Pull every line of text from the listing below word for word, and leave the pictures out of your answer.

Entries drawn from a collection
━━━

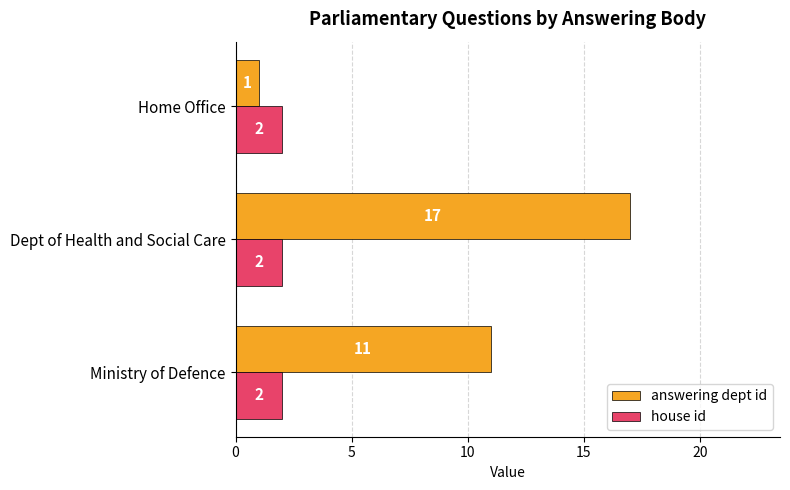

The answering dept id series shows 11 at Ministry of Defence. True or false?

True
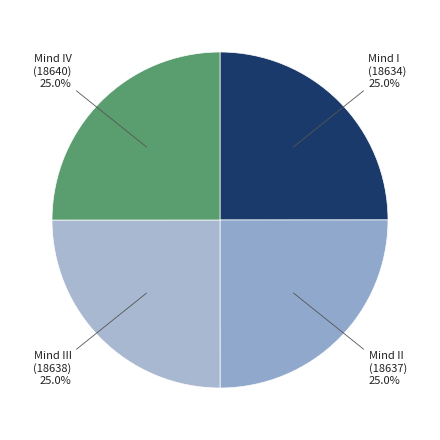

Is there a majority slice in this chart?

No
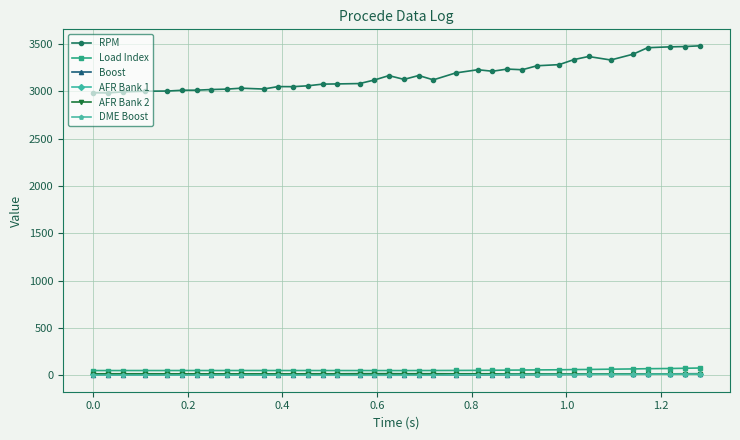

What is the greatest value displayed?

3482.0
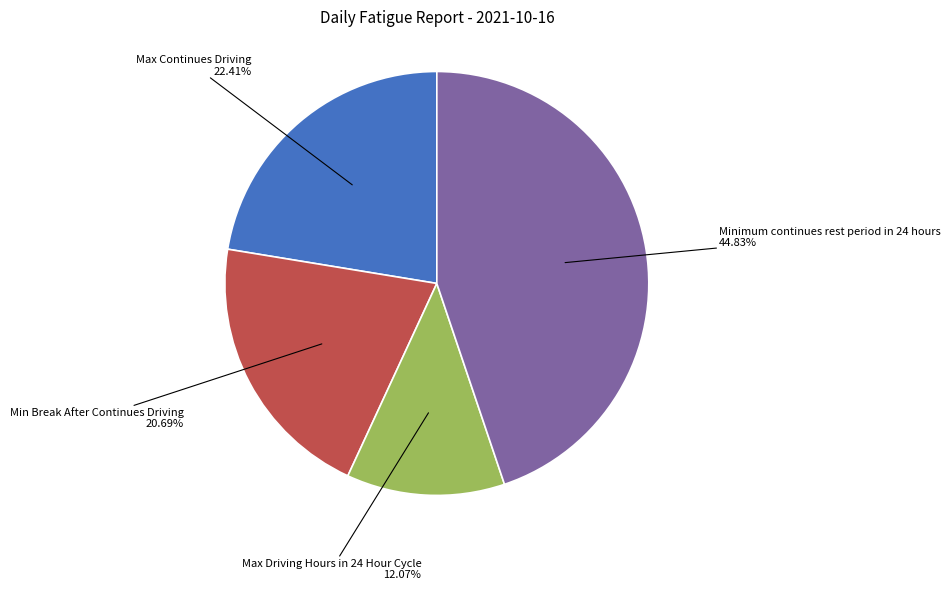

Is there a majority slice in this chart?

No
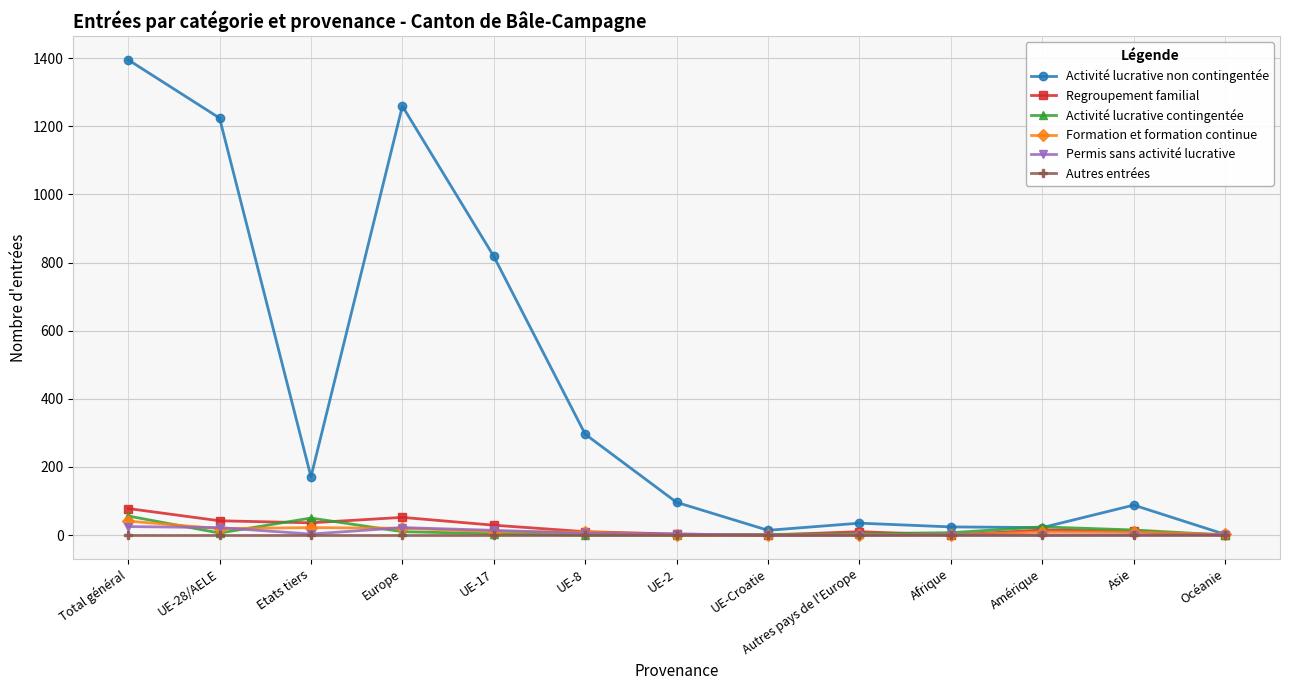

Which series changed the most between Europe and Afrique?

Activité lucrative non contingentée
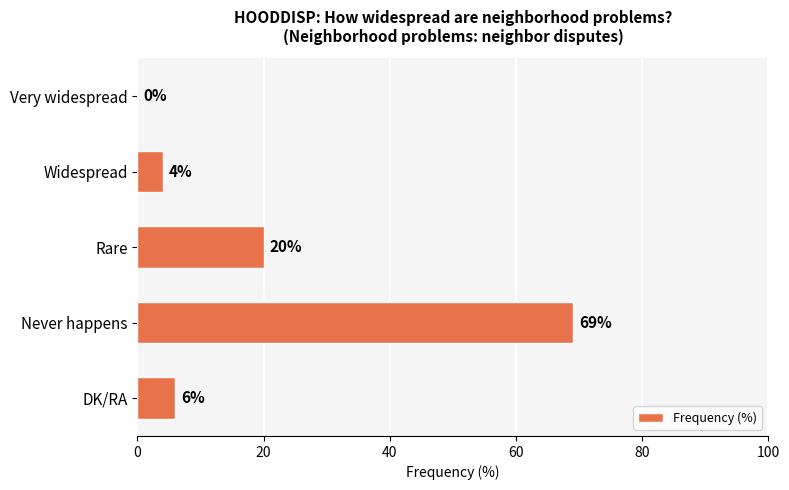

At which label is the value closest to 34?

Rare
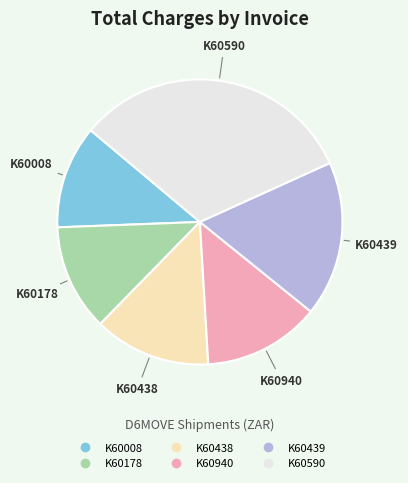

How many slices are in this pie chart?

6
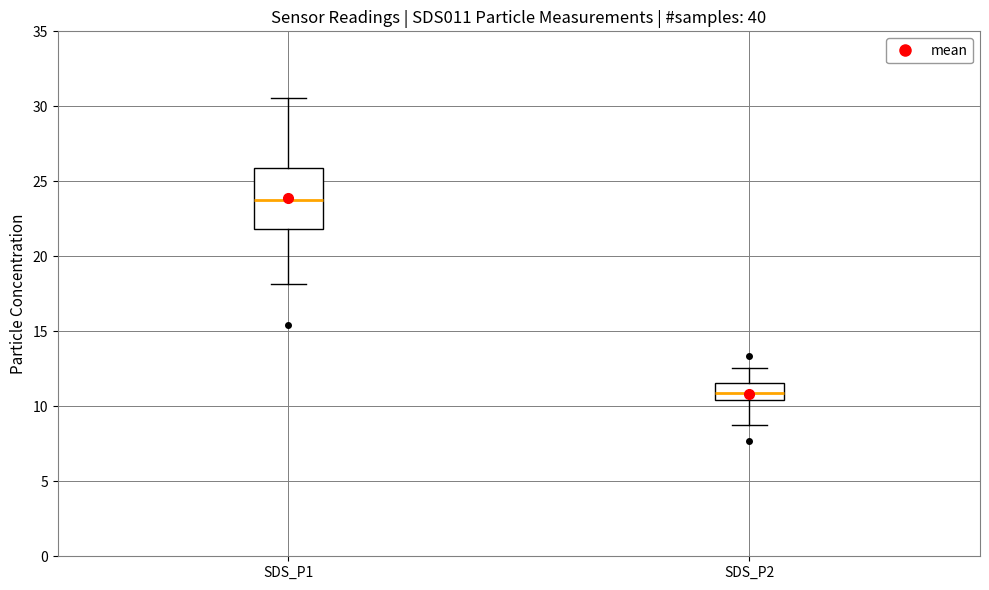

Reading left to right, transcribe this box plot: for each box, give where its median line is, the range the box spans, and where its two whiskers end, as read against the y-axis. The values are not printed on the chart, so give them approximately, as read against the axis.

SDS_P1: median 24.0, box 22.0 to 26.0, whiskers 18.0 to 30.5
SDS_P2: median 11.0, box 10.5 to 11.5, whiskers 9.0 to 12.5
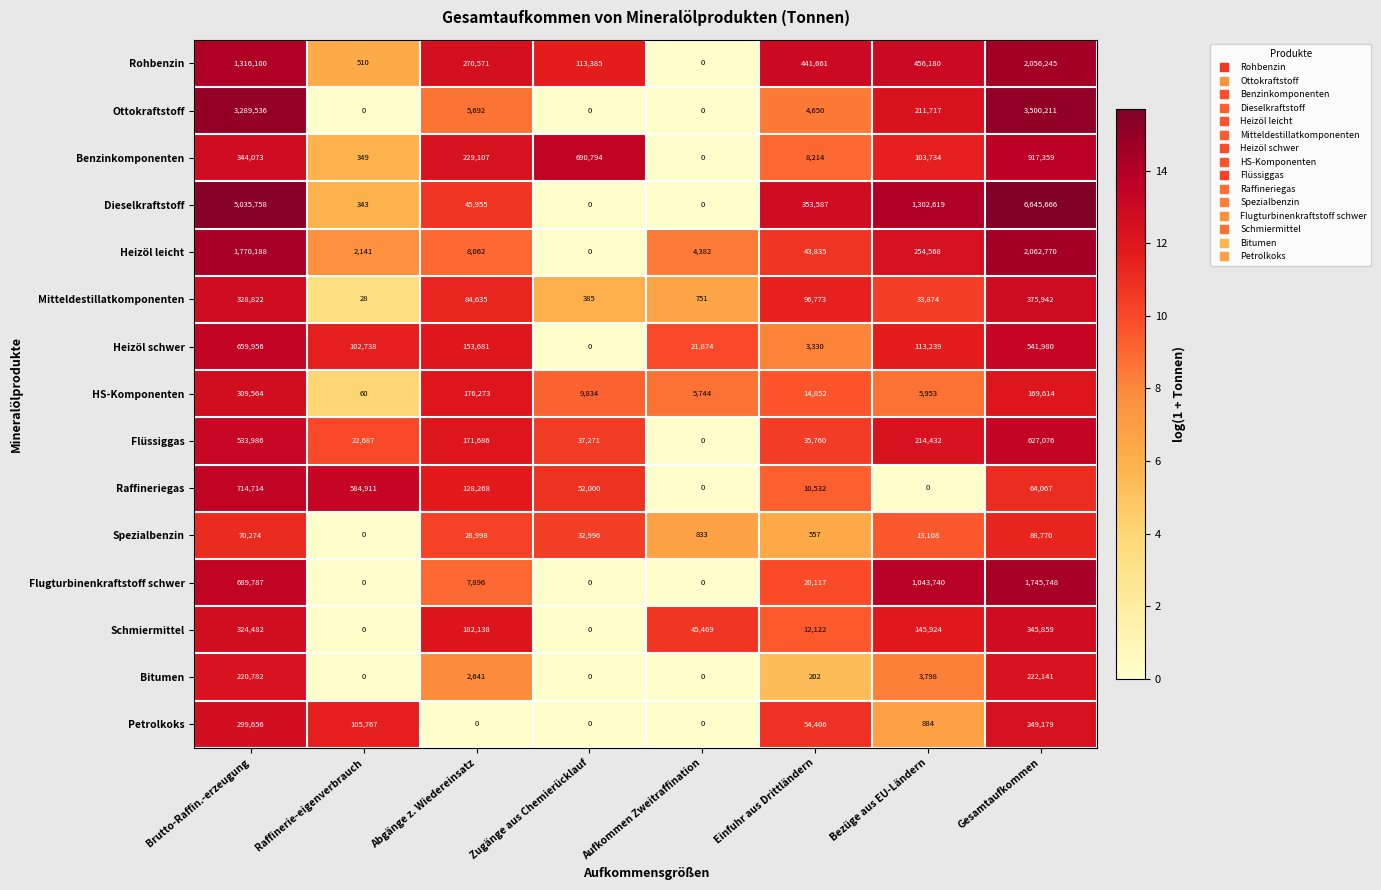

Where does the Schmiermittel series first go above 145924?

Brutto-Raffin.-erzeugung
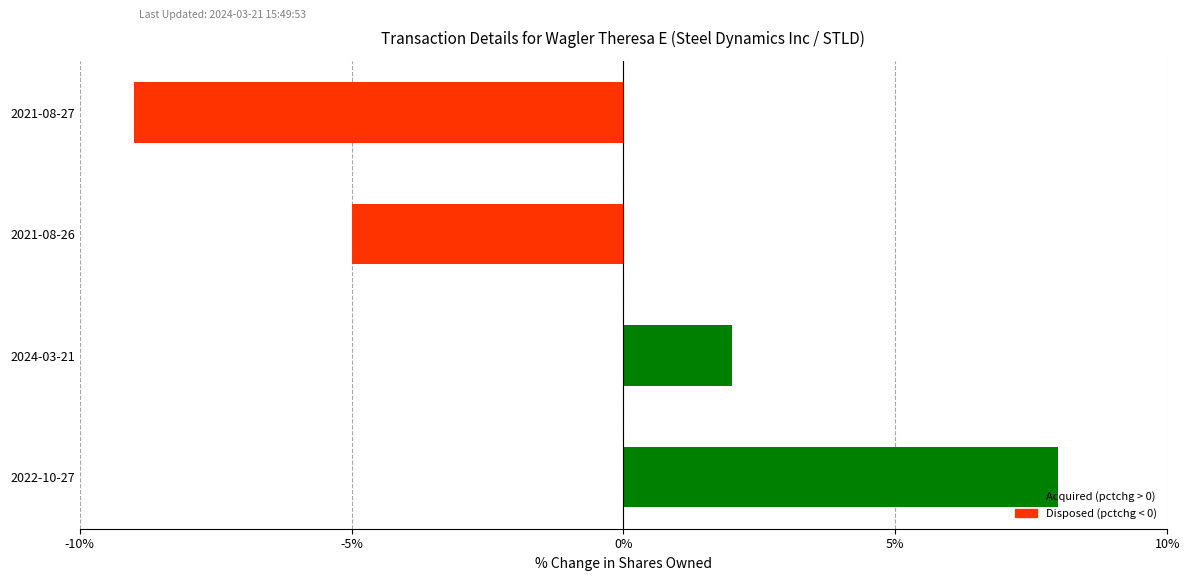

How many negative values are there?

2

━━━

◆ Answer for the task ◆
The answering dept id series shows 11 at Ministry of Defence. True or false?

True

Is there a majority slice in this chart?

No

What is the greatest value displayed?

3482.0

Is there a majority slice in this chart?

No

Which series changed the most between Europe and Afrique?

Activité lucrative non contingentée

At which label is the value closest to 34?

Rare

How many slices are in this pie chart?

6

Reading left to right, transcribe this box plot: for each box, give where its median line is, the range the box spans, and where its two whiskers end, as read against the y-axis. The values are not printed on the chart, so give them approximately, as read against the axis.

SDS_P1: median 24.0, box 22.0 to 26.0, whiskers 18.0 to 30.5
SDS_P2: median 11.0, box 10.5 to 11.5, whiskers 9.0 to 12.5

Where does the Schmiermittel series first go above 145924?

Brutto-Raffin.-erzeugung

How many negative values are there?

2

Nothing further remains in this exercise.